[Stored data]
*** Block opens ***

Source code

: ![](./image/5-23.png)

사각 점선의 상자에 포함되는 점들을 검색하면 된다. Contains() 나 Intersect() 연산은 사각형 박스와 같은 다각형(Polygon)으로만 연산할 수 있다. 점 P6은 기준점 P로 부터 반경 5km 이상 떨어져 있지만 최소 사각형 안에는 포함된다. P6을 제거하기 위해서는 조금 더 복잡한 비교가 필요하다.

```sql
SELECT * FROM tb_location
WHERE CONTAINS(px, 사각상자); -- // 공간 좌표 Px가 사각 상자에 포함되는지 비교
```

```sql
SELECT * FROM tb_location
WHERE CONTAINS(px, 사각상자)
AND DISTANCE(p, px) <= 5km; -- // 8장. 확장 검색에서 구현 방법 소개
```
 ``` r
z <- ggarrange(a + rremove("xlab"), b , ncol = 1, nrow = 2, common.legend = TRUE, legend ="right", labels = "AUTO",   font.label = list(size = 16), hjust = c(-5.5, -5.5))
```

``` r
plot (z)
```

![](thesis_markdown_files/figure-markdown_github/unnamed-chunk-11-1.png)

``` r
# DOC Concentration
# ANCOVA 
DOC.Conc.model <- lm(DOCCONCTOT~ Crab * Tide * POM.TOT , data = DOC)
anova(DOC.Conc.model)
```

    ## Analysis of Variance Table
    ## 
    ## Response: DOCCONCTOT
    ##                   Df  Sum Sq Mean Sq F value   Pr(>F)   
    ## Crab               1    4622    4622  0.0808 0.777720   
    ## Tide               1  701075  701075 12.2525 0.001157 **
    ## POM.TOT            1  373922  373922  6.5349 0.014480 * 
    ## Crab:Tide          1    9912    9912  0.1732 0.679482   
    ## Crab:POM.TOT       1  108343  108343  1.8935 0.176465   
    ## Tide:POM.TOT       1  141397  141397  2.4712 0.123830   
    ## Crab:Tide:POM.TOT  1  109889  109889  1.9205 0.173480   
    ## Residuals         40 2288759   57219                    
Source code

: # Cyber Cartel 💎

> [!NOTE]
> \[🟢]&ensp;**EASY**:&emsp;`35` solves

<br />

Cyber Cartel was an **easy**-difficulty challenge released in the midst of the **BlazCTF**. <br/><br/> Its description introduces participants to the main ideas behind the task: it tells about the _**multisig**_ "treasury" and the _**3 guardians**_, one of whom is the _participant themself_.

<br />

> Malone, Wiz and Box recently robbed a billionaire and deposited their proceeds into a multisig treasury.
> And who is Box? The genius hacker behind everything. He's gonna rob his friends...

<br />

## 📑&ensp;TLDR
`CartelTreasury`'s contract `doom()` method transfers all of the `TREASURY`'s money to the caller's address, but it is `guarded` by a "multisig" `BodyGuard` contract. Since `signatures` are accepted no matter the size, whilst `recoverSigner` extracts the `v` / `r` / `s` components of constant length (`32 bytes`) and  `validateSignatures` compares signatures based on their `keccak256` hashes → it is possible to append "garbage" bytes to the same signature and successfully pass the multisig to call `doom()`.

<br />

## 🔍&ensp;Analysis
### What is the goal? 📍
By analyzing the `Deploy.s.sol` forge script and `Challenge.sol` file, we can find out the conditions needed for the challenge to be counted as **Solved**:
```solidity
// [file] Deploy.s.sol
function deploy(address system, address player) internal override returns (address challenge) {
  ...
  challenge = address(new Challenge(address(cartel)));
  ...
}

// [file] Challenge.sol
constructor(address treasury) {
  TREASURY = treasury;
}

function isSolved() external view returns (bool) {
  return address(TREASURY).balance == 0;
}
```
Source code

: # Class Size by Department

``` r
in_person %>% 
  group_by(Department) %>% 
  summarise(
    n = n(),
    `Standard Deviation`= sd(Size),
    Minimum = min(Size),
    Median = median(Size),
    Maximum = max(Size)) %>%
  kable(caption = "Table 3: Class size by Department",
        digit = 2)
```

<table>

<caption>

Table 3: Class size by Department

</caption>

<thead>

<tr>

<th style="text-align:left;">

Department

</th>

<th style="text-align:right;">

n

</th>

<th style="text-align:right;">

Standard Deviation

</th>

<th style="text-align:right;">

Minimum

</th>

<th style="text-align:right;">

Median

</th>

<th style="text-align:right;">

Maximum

*** Block closes ***

- **THE PROBLEM**
Here, the records must be output exactly and in full.

- **TASK OUTPUT**
Source code

: ![](./image/5-23.png)

사각 점선의 상자에 포함되는 점들을 검색하면 된다. Contains() 나 Intersect() 연산은 사각형 박스와 같은 다각형(Polygon)으로만 연산할 수 있다. 점 P6은 기준점 P로 부터 반경 5km 이상 떨어져 있지만 최소 사각형 안에는 포함된다. P6을 제거하기 위해서는 조금 더 복잡한 비교가 필요하다.

```sql
SELECT * FROM tb_location
WHERE CONTAINS(px, 사각상자); -- // 공간 좌표 Px가 사각 상자에 포함되는지 비교
```

```sql
SELECT * FROM tb_location
WHERE CONTAINS(px, 사각상자)
AND DISTANCE(p, px) <= 5km; -- // 8장. 확장 검색에서 구현 방법 소개
```
 ``` r
z <- ggarrange(a + rremove("xlab"), b , ncol = 1, nrow = 2, common.legend = TRUE, legend ="right", labels = "AUTO",   font.label = list(size = 16), hjust = c(-5.5, -5.5))
```

``` r
plot (z)
```

![](thesis_markdown_files/figure-markdown_github/unnamed-chunk-11-1.png)

``` r
# DOC Concentration
# ANCOVA 
DOC.Conc.model <- lm(DOCCONCTOT~ Crab * Tide * POM.TOT , data = DOC)
anova(DOC.Conc.model)
```

    ## Analysis of Variance Table
    ## 
    ## Response: DOCCONCTOT
    ##                   Df  Sum Sq Mean Sq F value   Pr(>F)   
    ## Crab               1    4622    4622  0.0808 0.777720   
    ## Tide               1  701075  701075 12.2525 0.001157 **
    ## POM.TOT            1  373922  373922  6.5349 0.014480 * 
    ## Crab:Tide          1    9912    9912  0.1732 0.679482   
    ## Crab:POM.TOT       1  108343  108343  1.8935 0.176465   
    ## Tide:POM.TOT       1  141397  141397  2.4712 0.123830   
    ## Crab:Tide:POM.TOT  1  109889  109889  1.9205 0.173480   
    ## Residuals         40 2288759   57219                    
Source code

: # Cyber Cartel 💎

> [!NOTE]
> \[🟢]&ensp;**EASY**:&emsp;`35` solves

<br />

Cyber Cartel was an **easy**-difficulty challenge released in the midst of the **BlazCTF**. <br/><br/> Its description introduces participants to the main ideas behind the task: it tells about the _**multisig**_ "treasury" and the _**3 guardians**_, one of whom is the _participant themself_.

<br />

> Malone, Wiz and Box recently robbed a billionaire and deposited their proceeds into a multisig treasury.
> And who is Box? The genius hacker behind everything. He's gonna rob his friends...

<br />

## 📑&ensp;TLDR
`CartelTreasury`'s contract `doom()` method transfers all of the `TREASURY`'s money to the caller's address, but it is `guarded` by a "multisig" `BodyGuard` contract. Since `signatures` are accepted no matter the size, whilst `recoverSigner` extracts the `v` / `r` / `s` components of constant length (`32 bytes`) and  `validateSignatures` compares signatures based on their `keccak256` hashes → it is possible to append "garbage" bytes to the same signature and successfully pass the multisig to call `doom()`.

<br />

## 🔍&ensp;Analysis
### What is the goal? 📍
By analyzing the `Deploy.s.sol` forge script and `Challenge.sol` file, we can find out the conditions needed for the challenge to be counted as **Solved**:
```solidity
// [file] Deploy.s.sol
function deploy(address system, address player) internal override returns (address challenge) {
  ...
  challenge = address(new Challenge(address(cartel)));
  ...
}

// [file] Challenge.sol
constructor(address treasury) {
  TREASURY = treasury;
}

function isSolved() external view returns (bool) {
  return address(TREASURY).balance == 0;
}
```
Source code

: # Class Size by Department

``` r
in_person %>% 
  group_by(Department) %>% 
  summarise(
    n = n(),
    `Standard Deviation`= sd(Size),
    Minimum = min(Size),
    Median = median(Size),
    Maximum = max(Size)) %>%
  kable(caption = "Table 3: Class size by Department",
        digit = 2)
```

<table>

<caption>

Table 3: Class size by Department

</caption>

<thead>

<tr>

<th style="text-align:left;">

Department

</th>

<th style="text-align:right;">

n

</th>

<th style="text-align:right;">

Standard Deviation

</th>

<th style="text-align:right;">

Minimum

</th>

<th style="text-align:right;">

Median

</th>

<th style="text-align:right;">

Maximum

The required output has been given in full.